Business Benefits Of Providing Employee Health Insurance

According to a new corporate health study, uninsured employees have a significantly higher rate of absenteeism from the workplace than those who have private health insurance.

Research conducted recently by TNS New Zealand Ltd examined and measured the value to a business of employees having subsidised Southern Cross health insurance.

Head of Corporate Solutions at Southern Cross Medical Care Society, Peter Tynan said, “The survey specifically examined the impact on stress and productivity in the workplace and employee retention.

“Comparisons were made between the experiences of those with subsidised health insurance and uninsured workers who had either already had an operation or were on a waiting list.”

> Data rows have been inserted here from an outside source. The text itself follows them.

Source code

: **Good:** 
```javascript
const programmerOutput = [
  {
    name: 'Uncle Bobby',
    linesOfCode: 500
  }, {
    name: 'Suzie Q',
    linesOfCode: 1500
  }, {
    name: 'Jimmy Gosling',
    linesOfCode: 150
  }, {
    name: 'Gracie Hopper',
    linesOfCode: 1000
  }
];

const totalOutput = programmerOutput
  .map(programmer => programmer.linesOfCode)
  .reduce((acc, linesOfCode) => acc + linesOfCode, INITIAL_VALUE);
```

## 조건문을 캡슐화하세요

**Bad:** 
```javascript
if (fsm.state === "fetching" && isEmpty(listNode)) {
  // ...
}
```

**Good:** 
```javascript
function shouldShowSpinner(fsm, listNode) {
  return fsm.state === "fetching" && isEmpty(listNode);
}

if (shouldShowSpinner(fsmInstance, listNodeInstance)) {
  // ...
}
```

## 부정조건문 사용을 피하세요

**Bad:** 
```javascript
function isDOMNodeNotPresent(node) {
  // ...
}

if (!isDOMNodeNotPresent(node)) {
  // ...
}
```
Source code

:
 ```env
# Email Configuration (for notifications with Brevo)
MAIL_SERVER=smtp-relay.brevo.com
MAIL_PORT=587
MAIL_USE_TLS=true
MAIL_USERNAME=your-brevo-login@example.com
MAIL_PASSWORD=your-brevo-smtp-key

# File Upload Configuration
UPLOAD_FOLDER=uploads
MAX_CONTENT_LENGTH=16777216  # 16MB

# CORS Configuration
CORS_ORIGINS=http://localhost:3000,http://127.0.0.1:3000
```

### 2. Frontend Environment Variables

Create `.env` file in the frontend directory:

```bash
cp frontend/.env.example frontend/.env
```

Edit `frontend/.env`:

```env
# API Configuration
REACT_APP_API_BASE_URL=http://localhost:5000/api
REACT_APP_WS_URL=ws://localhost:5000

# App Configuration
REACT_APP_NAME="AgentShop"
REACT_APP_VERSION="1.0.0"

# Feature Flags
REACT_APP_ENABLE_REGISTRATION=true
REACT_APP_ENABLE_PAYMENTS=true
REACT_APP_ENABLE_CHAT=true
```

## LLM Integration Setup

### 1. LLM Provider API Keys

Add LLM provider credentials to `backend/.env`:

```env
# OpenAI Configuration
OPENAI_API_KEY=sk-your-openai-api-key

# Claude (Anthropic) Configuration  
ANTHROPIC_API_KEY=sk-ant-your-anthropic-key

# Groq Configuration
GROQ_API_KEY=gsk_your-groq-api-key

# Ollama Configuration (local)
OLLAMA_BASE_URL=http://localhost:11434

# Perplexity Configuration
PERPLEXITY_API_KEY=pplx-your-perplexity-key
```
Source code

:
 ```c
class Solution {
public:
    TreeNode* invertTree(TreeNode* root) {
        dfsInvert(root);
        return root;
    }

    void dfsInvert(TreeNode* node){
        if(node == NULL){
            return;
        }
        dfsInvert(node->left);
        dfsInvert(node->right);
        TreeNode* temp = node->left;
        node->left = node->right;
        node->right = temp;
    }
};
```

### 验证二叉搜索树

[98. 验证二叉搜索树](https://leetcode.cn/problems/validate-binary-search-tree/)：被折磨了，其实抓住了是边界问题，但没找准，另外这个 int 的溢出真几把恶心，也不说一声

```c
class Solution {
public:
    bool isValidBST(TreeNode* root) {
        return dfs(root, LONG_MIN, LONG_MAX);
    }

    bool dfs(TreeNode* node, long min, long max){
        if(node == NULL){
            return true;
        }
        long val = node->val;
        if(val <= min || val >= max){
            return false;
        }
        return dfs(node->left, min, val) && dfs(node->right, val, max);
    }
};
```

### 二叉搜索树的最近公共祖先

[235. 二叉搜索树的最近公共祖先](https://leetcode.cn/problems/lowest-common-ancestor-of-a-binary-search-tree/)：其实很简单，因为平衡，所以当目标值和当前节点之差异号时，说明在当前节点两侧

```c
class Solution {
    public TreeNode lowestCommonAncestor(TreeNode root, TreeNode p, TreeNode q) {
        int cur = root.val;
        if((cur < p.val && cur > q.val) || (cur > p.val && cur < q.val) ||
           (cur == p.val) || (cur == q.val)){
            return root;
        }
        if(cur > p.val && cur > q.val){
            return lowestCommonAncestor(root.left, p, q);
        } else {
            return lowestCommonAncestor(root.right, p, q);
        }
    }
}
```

Results of the survey showed: On average, the uninsured had to wait 11 weeks longer for hospitalisation following a GP referral. While waiting for treatment, normal work performance is adversely affected for 48% of uninsured verses 25% of insured employees. 36% of uninsured employees are likely to experience high stress levels while waiting for treatment in contrast to 20% of those with insurance. Absenteeism from work for the insured averaged 14 days compared to a considerably higher 71 days for uninsured. Even if the worst cases were taken out of this equation, the uninsured still averaged 48 absentee days.

Mr Tynan said, “Statistics available also showed that 91 of New Zealand’s top 100 companies offer some form of health benefit to employees.

He said, “As well as assisting with higher levels of employee productivity, health insurance remains a way to attract and retain talent and encourage positive feelings and loyalty towards the employer.”

This was highlighted when 65% of the insured who participated in the survey indicated they are more likely to remain with their employer as a result of receiving subsidised health insurance.

“Employers are obviously picking up on this too,” said Mr Tynan, “because recent statistics from a remuneration survey done by Mercer Human Resource Consulting also show that the percentage of staff and middle management receiving medical insurance as a benefit has been steadily increasing since 2002.”

The results emphasised the value of subsidised health insurance to both employers and employees - reduced sick leave, increased productivity and more likelihood for retention of staff as well as helping to position a business as an employer of choice.